• _Instructions for the task_: Exact copy, pictures omitted: the line holding "найдете информацию о профессиональном опыте и" and every line after it down to the end of the entries.

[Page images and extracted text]
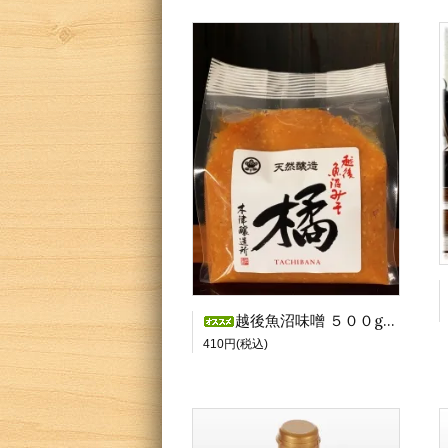
越後魚沼味噌 ５００g【袋詰め】
410円(税込)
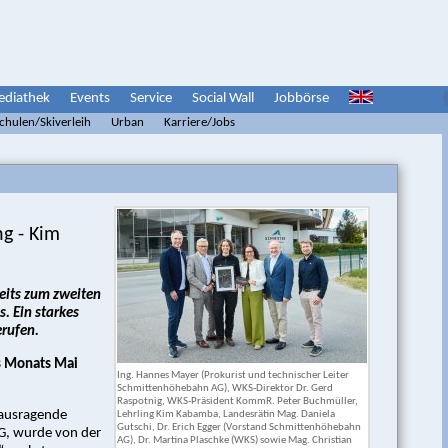
diathek
Events
Service
Social Wall
Jobbörse
schulen/Skiverleih
Urban
Karriere/Jobs
ng - Kim
eits zum zweiten
. Ein starkes
erufen.
s Monats Mai
Ing. Hannes Mayer (Prokurist und technischer Leiter
Schmittenhöhebahn AG), WKS-Direktor Dr. Gerd
Raspotnig, WKS-Präsident KommR. Peter Buchmüller,
ausragende
Lehrling Kim Kabamba, Landesrätin Mag. Daniela
Gutschi, Dr. Erich Egger (Vorstand Schmittenhöhebahn
G, wurde von der
AG), Dr. Martina Plaschke (WKS) sowie Mag. Christian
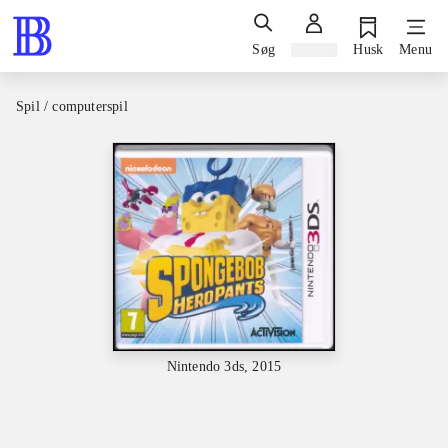
Søg
Log ind
Husk
Menu
Spil / computerspil
Nintendo 3ds, 2015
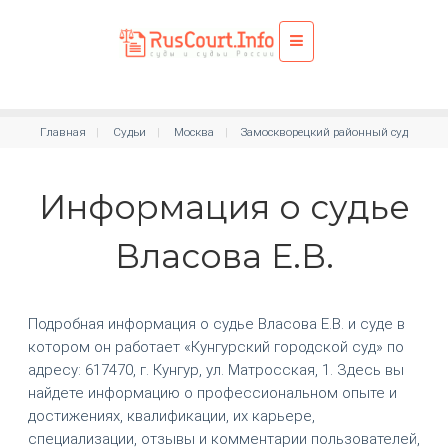
Главная
Судьи
Москва
Замоскворецкий районный суд
Информация о судье
Власова Е.В.
Подробная информация о судье Власова Е.В. и суде в
котором он работает «Кунгурский городской суд» по
адресу: 617470, г. Кунгур, ул. Матросская, 1. Здесь вы
найдете информацию о профессиональном опыте и
достижениях, квалификации, их карьере,
специализации, отзывы и комментарии пользователей,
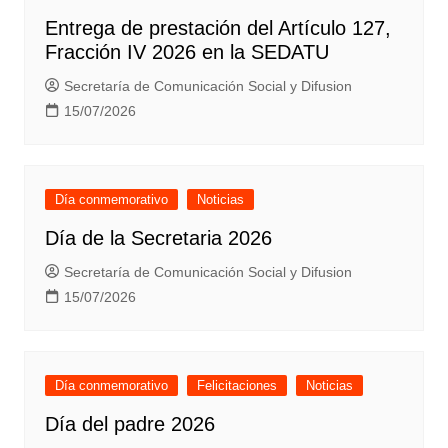
Entrega de prestación del Artículo 127,
Fracción IV 2026 en la SEDATU
Secretaría de Comunicación Social y Difusion
15/07/2026
Día conmemorativo
Noticias
Día de la Secretaria 2026
Secretaría de Comunicación Social y Difusion
15/07/2026
Día conmemorativo
Felicitaciones
Noticias
Día del padre 2026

• _Your solution_:
найдете информацию о профессиональном опыте и
достижениях, квалификации, их карьере,
специализации, отзывы и комментарии пользователей,
Entrega de prestación del Artículo 127,
Fracción IV 2026 en la SEDATU
Secretaría de Comunicación Social y Difusion
15/07/2026
Día conmemorativo
Noticias
Día de la Secretaria 2026
Secretaría de Comunicación Social y Difusion
15/07/2026
Día conmemorativo
Felicitaciones
Noticias
Día del padre 2026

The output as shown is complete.